February is National Heart Month, so we wanted to share with you some of the heart healthy benefits of sweet potatoes. Sweet potatoes aid in the prevention of heart disease because they are high in potassium which can help prevent the onset of heart attacks and strokes. Potassium also helps the stabilization of blood pressure and aids in regulating heart function.
Amazing, right? But that isn’t all. Did you know that, out of all the vegetables we consume, sweet potatoes are ranked number one in nutrition by the Center for Science in the Public Interest? Sweet potatoes earned this ranking by being an amazingly rich source of beta-carotene, biotin, carotenoids, dietary fiber, complex carbohydrates, natural sugars, protein, Vitamin C, Iron and Calcium.
In fact, one medium sweet potato will provide well over 100% of your daily needs for Vitamin A, Vitamin C, Vitamins B2 & B6, Vitamin E, Pantothenic Acid, Potassium, Manganese, Calcium, Iron, Magnesium, Phosphorus, Zinc, Thiamin, Riboflavin and Folate! That is a lot of good stuff for one sweet potato!

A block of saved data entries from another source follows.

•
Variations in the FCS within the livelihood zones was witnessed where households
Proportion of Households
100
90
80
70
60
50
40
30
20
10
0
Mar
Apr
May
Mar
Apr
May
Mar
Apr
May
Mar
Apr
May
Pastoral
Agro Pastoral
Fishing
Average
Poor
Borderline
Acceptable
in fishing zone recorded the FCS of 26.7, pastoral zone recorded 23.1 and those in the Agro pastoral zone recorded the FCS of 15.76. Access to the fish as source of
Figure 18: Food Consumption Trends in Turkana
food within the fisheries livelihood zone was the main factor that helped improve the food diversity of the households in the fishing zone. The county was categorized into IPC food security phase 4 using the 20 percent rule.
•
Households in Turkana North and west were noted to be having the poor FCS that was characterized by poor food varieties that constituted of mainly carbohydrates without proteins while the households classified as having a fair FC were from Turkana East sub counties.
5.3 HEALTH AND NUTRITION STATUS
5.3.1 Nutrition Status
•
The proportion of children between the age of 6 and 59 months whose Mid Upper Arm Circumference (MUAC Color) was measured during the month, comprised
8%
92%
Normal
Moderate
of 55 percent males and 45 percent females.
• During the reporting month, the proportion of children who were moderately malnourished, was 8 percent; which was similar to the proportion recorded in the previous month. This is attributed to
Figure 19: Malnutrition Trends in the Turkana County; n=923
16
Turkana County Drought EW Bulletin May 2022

Sweet potatoes are high in antioxidants, which work in the body to prevent inflammatory problems like asthma, arthritis, gout and more. Beta-Carotene is one of these powerful antioxidants. It is known to give orange vegetables and fruits their vibrant color. When you eat a sweet potato, that Beta-carotene is converted to Vitamin A in your body. By consuming foods rich in Vitamin A, like sweet potatoes, you could correct certain deficiencies.
Beta-Carotene combined with Vitamin C will also give your immune system a boost. Beta-Carotene may also reduce the risk of developing certain types of cancer, offer protection against asthma and heart disease, and delay aging and body degeneration.

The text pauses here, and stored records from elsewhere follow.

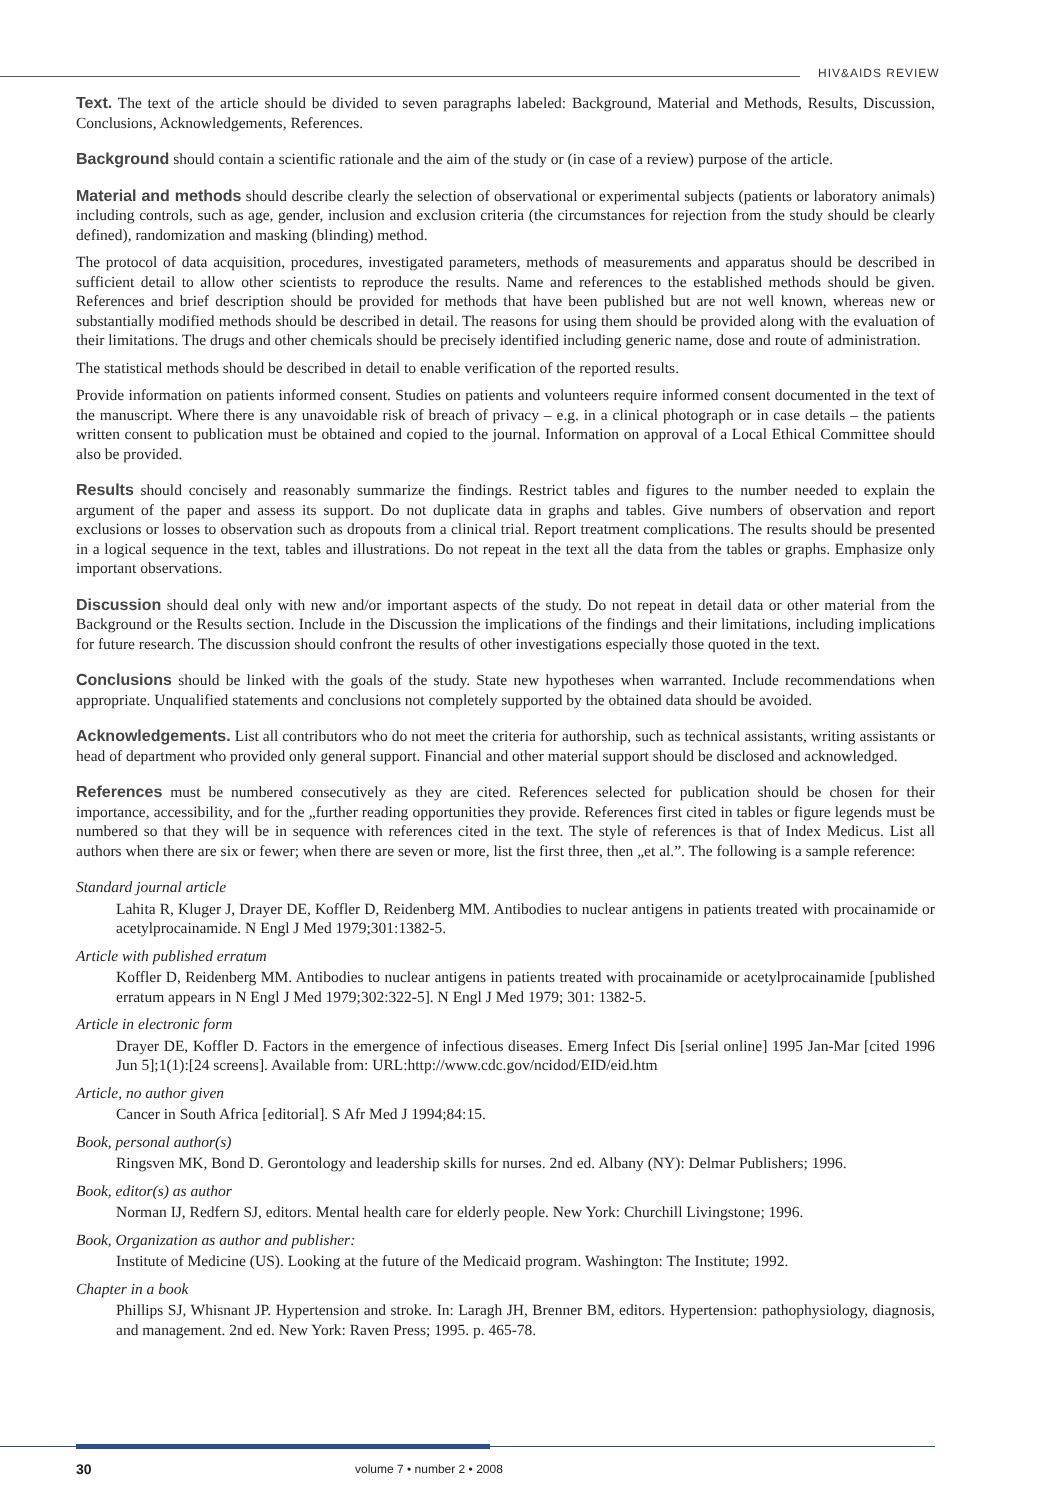HIV&AIDS REVIEW
Text. The text of the article should be divided to seven paragraphs labeled: Background, Material and Methods, Results, Discussion, Conclusions, Acknowledgements, References.
Background should contain a scientific rationale and the aim of the study or (in case of a review) purpose of the article.
Material and methods should describe clearly the selection of observational or experimental subjects (patients or laboratory animals) including controls, such as age, gender, inclusion and exclusion criteria (the circumstances for rejection from the study should be clearly defined), randomization and masking (blinding) method.
The protocol of data acquisition, procedures, investigated parameters, methods of measurements and apparatus should be described in sufficient detail to allow other scientists to reproduce the results. Name and references to the established methods should be given. References and brief description should be provided for methods that have been published but are not well known, whereas new or substantially modified methods should be described in detail. The reasons for using them should be provided along with the evaluation of their limitations. The drugs and other chemicals should be precisely identified including generic name, dose and route of administration.
The statistical methods should be described in detail to enable verification of the reported results.
Provide information on patients informed consent. Studies on patients and volunteers require informed consent documented in the text of the manuscript. Where there is any unavoidable risk of breach of privacy – e.g. in a clinical photograph or in case details – the patients written consent to publication must be obtained and copied to the journal. Information on approval of a Local Ethical Committee should also be provided.
Results should concisely and reasonably summarize the findings. Restrict tables and figures to the number needed to explain the argument of the paper and assess its support. Do not duplicate data in graphs and tables. Give numbers of observation and report exclusions or losses to observation such as dropouts from a clinical trial. Report treatment complications. The results should be presented in a logical sequence in the text, tables and illustrations. Do not repeat in the text all the data from the tables or graphs. Emphasize only important observations.
Discussion should deal only with new and/or important aspects of the study. Do not repeat in detail data or other material from the Background or the Results section. Include in the Discussion the implications of the findings and their limitations, including implications for future research. The discussion should confront the results of other investigations especially those quoted in the text.
Conclusions should be linked with the goals of the study. State new hypotheses when warranted. Include recommendations when appropriate. Unqualified statements and conclusions not completely supported by the obtained data should be avoided.
Acknowledgements. List all contributors who do not meet the criteria for authorship, such as technical assistants, writing assistants or head of department who provided only general support. Financial and other material support should be disclosed and acknowledged.
References must be numbered consecutively as they are cited. References selected for publication should be chosen for their importance, accessibility, and for the „further reading opportunities they provide. References first cited in tables or figure legends must be numbered so that they will be in sequence with references cited in the text. The style of references is that of Index Medicus. List all authors when there are six or fewer; when there are seven or more, list the first three, then „et al.”. The following is a sample reference:
Standard journal article
Lahita R, Kluger J, Drayer DE, Koffler D, Reidenberg MM. Antibodies to nuclear antigens in patients treated with procainamide or acetylprocainamide. N Engl J Med 1979;301:1382-5.
Article with published erratum
Koffler D, Reidenberg MM. Antibodies to nuclear antigens in patients treated with procainamide or acetylprocainamide [published erratum appears in N Engl J Med 1979;302:322-5]. N Engl J Med 1979; 301: 1382-5.
Article in electronic form
Drayer DE, Koffler D. Factors in the emergence of infectious diseases. Emerg Infect Dis [serial online] 1995 Jan-Mar [cited 1996 Jun 5];1(1):[24 screens]. Available from: URL:http://www.cdc.gov/ncidod/EID/eid.htm
Article, no author given
Cancer in South Africa [editorial]. S Afr Med J 1994;84:15.
Book, personal author(s)
Ringsven MK, Bond D. Gerontology and leadership skills for nurses. 2nd ed. Albany (NY): Delmar Publishers; 1996.
Book, editor(s) as author
Norman IJ, Redfern SJ, editors. Mental health care for elderly people. New York: Churchill Livingstone; 1996.
Book, Organization as author and publisher:
Institute of Medicine (US). Looking at the future of the Medicaid program. Washington: The Institute; 1992.
Chapter in a book
Phillips SJ, Whisnant JP. Hypertension and stroke. In: Laragh JH, Brenner BM, editors. Hypertension: pathophysiology, diagnosis, and management. 2nd ed. New York: Raven Press; 1995. p. 465-78.
30 volume 7 • number 2 • 2008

Sweet potatoes assist with management of type 1 and type 2 diabetes, because they are considered low on the glycemic index. Sweet potatoes may reduce episodes of low blood sugar and insulin resistance in people with diabetes.
Now, sweet potatoes do have more grams of natural sugars than regular potatoes, but they also have more a much higher nutrient-to-calorie ratio (by mass). So while they have more calories, sweet potatoes are actually better for you).
Folate, another ingredient in sweet potatoes, helps women who are pregnant or are trying to conceive. Folate is essential for the healthy development of fetal cells and tissue. The Iron in sweet potatoes also promotes fertility in women of child bearing age.
Sweet potatoes contain Magnesium, a nutrient that has been linked to helping alleviate anxiety, depression, headaches, irritability, muscle cramps and restlessness.
Eating sweet potatoes could also benefit your ability to learn and remember things, and help with muscle movement because sweet potatoes contain the nutrient Choline. Choline also helps in the absorption of fat and helps in the reduction of chronic inflammation.
Sweet potatoes are also high in dietary fiber which helps you to keep a healthy digestive tract. Additionally, they're a great source of potassium, and when it comes to lowering and maintaining your blood pressure, a diet high in potassium may be just as important as lowering your sodium intake.
As always, a well balanced diet is best. There is no one food that can solve everything. All of these facts about the amazing benefits of sweet potatoes are great, but be careful. Consuming too much potassium can be harmful for those whose kidneys are not fully functional. You should always consult a health care professional when making significant changes to your diet, especially if you are on medication such as beta-blockers.